(Saved entries)

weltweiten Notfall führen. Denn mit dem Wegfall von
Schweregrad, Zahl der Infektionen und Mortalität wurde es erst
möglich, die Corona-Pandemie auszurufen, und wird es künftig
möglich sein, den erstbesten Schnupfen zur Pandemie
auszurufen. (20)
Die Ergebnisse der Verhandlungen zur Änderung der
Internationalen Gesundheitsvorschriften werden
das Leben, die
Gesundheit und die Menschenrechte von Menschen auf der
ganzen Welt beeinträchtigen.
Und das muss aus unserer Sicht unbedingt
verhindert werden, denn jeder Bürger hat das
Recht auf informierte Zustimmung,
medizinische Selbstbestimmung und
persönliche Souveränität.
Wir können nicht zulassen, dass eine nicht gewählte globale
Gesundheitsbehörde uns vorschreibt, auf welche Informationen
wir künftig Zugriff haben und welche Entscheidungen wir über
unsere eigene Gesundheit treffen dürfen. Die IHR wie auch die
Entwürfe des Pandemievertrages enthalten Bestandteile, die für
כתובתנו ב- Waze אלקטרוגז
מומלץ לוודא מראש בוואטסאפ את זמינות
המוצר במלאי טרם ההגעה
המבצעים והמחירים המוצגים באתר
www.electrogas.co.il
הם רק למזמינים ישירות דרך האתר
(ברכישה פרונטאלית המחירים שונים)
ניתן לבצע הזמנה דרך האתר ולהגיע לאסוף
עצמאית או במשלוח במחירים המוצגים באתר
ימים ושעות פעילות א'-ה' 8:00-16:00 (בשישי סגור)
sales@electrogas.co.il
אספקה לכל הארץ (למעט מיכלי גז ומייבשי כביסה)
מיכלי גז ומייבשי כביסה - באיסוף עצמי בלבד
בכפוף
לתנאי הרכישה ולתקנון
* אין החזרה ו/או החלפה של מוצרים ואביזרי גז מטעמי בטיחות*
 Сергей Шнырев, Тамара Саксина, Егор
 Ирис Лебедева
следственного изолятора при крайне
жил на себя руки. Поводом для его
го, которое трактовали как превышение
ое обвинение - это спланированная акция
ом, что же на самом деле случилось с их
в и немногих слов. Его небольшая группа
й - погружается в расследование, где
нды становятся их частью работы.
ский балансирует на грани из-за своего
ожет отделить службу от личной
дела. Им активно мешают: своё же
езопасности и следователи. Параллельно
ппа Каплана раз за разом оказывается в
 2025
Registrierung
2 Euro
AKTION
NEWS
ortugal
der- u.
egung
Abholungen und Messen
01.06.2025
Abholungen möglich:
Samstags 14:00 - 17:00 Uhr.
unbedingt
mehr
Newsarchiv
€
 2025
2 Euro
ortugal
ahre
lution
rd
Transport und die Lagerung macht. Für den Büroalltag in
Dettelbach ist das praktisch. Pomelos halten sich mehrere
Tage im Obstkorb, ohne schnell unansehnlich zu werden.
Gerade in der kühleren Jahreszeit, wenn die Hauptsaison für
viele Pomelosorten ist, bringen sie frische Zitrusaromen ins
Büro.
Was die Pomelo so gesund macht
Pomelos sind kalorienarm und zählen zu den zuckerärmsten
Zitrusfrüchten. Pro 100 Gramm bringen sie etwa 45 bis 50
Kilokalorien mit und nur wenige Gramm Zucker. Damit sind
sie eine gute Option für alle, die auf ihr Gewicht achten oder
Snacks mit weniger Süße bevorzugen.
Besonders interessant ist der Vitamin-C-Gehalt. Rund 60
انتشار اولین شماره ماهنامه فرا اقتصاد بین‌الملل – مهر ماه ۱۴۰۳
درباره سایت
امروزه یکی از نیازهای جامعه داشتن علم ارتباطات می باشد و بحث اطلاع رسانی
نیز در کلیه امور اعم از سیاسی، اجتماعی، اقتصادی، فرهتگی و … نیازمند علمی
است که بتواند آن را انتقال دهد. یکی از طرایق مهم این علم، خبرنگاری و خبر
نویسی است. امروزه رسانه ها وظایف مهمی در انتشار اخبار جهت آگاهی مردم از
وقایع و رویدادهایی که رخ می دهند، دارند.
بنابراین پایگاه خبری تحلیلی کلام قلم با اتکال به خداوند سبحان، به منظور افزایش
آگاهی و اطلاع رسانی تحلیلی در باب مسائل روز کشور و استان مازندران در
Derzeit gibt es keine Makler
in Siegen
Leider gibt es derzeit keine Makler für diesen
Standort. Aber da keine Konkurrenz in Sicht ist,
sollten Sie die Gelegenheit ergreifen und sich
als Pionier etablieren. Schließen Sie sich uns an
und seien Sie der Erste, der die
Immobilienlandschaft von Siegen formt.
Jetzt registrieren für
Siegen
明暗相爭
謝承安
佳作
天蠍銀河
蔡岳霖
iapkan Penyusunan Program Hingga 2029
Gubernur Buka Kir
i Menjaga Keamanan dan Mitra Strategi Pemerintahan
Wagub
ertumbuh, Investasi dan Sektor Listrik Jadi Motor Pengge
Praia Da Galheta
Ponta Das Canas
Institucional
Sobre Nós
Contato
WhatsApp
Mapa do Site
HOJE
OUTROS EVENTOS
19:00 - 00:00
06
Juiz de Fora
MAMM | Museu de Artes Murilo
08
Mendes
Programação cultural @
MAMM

**WORK TO BE COMPLETED:**
All of the entries should be transcribed exactly as they appear.

**SOLUTION TO THE PROBLEM:**
weltweiten Notfall führen. Denn mit dem Wegfall von
Schweregrad, Zahl der Infektionen und Mortalität wurde es erst
möglich, die Corona-Pandemie auszurufen, und wird es künftig
möglich sein, den erstbesten Schnupfen zur Pandemie
auszurufen. (20)
Die Ergebnisse der Verhandlungen zur Änderung der
Internationalen Gesundheitsvorschriften werden
das Leben, die
Gesundheit und die Menschenrechte von Menschen auf der
ganzen Welt beeinträchtigen.
Und das muss aus unserer Sicht unbedingt
verhindert werden, denn jeder Bürger hat das
Recht auf informierte Zustimmung,
medizinische Selbstbestimmung und
persönliche Souveränität.
Wir können nicht zulassen, dass eine nicht gewählte globale
Gesundheitsbehörde uns vorschreibt, auf welche Informationen
wir künftig Zugriff haben und welche Entscheidungen wir über
unsere eigene Gesundheit treffen dürfen. Die IHR wie auch die
Entwürfe des Pandemievertrages enthalten Bestandteile, die für
כתובתנו ב- Waze אלקטרוגז
מומלץ לוודא מראש בוואטסאפ את זמינות
המוצר במלאי טרם ההגעה
המבצעים והמחירים המוצגים באתר
www.electrogas.co.il
הם רק למזמינים ישירות דרך האתר
(ברכישה פרונטאלית המחירים שונים)
ניתן לבצע הזמנה דרך האתר ולהגיע לאסוף
עצמאית או במשלוח במחירים המוצגים באתר
ימים ושעות פעילות א'-ה' 8:00-16:00 (בשישי סגור)
sales@electrogas.co.il
אספקה לכל הארץ (למעט מיכלי גז ומייבשי כביסה)
מיכלי גז ומייבשי כביסה - באיסוף עצמי בלבד
בכפוף
לתנאי הרכישה ולתקנון
* אין החזרה ו/או החלפה של מוצרים ואביזרי גז מטעמי בטיחות*
 Сергей Шнырев, Тамара Саксина, Егор
 Ирис Лебедева
следственного изолятора при крайне
жил на себя руки. Поводом для его
го, которое трактовали как превышение
ое обвинение - это спланированная акция
ом, что же на самом деле случилось с их
в и немногих слов. Его небольшая группа
й - погружается в расследование, где
нды становятся их частью работы.
ский балансирует на грани из-за своего
ожет отделить службу от личной
дела. Им активно мешают: своё же
езопасности и следователи. Параллельно
ппа Каплана раз за разом оказывается в
 2025
Registrierung
2 Euro
AKTION
NEWS
ortugal
der- u.
egung
Abholungen und Messen
01.06.2025
Abholungen möglich:
Samstags 14:00 - 17:00 Uhr.
unbedingt
mehr
Newsarchiv
€
 2025
2 Euro
ortugal
ahre
lution
rd
Transport und die Lagerung macht. Für den Büroalltag in
Dettelbach ist das praktisch. Pomelos halten sich mehrere
Tage im Obstkorb, ohne schnell unansehnlich zu werden.
Gerade in der kühleren Jahreszeit, wenn die Hauptsaison für
viele Pomelosorten ist, bringen sie frische Zitrusaromen ins
Büro.
Was die Pomelo so gesund macht
Pomelos sind kalorienarm und zählen zu den zuckerärmsten
Zitrusfrüchten. Pro 100 Gramm bringen sie etwa 45 bis 50
Kilokalorien mit und nur wenige Gramm Zucker. Damit sind
sie eine gute Option für alle, die auf ihr Gewicht achten oder
Snacks mit weniger Süße bevorzugen.
Besonders interessant ist der Vitamin-C-Gehalt. Rund 60
انتشار اولین شماره ماهنامه فرا اقتصاد بین‌الملل – مهر ماه ۱۴۰۳
درباره سایت
امروزه یکی از نیازهای جامعه داشتن علم ارتباطات می باشد و بحث اطلاع رسانی
نیز در کلیه امور اعم از سیاسی، اجتماعی، اقتصادی، فرهتگی و … نیازمند علمی
است که بتواند آن را انتقال دهد. یکی از طرایق مهم این علم، خبرنگاری و خبر
نویسی است. امروزه رسانه ها وظایف مهمی در انتشار اخبار جهت آگاهی مردم از
وقایع و رویدادهایی که رخ می دهند، دارند.
بنابراین پایگاه خبری تحلیلی کلام قلم با اتکال به خداوند سبحان، به منظور افزایش
آگاهی و اطلاع رسانی تحلیلی در باب مسائل روز کشور و استان مازندران در
Derzeit gibt es keine Makler
in Siegen
Leider gibt es derzeit keine Makler für diesen
Standort. Aber da keine Konkurrenz in Sicht ist,
sollten Sie die Gelegenheit ergreifen und sich
als Pionier etablieren. Schließen Sie sich uns an
und seien Sie der Erste, der die
Immobilienlandschaft von Siegen formt.
Jetzt registrieren für
Siegen
明暗相爭
謝承安
佳作
天蠍銀河
蔡岳霖
iapkan Penyusunan Program Hingga 2029
Gubernur Buka Kir
i Menjaga Keamanan dan Mitra Strategi Pemerintahan
Wagub
ertumbuh, Investasi dan Sektor Listrik Jadi Motor Pengge
Praia Da Galheta
Ponta Das Canas
Institucional
Sobre Nós
Contato
WhatsApp
Mapa do Site
HOJE
OUTROS EVENTOS
19:00 - 00:00
06
Juiz de Fora
MAMM | Museu de Artes Murilo
08
Mendes
Programação cultural @
MAMM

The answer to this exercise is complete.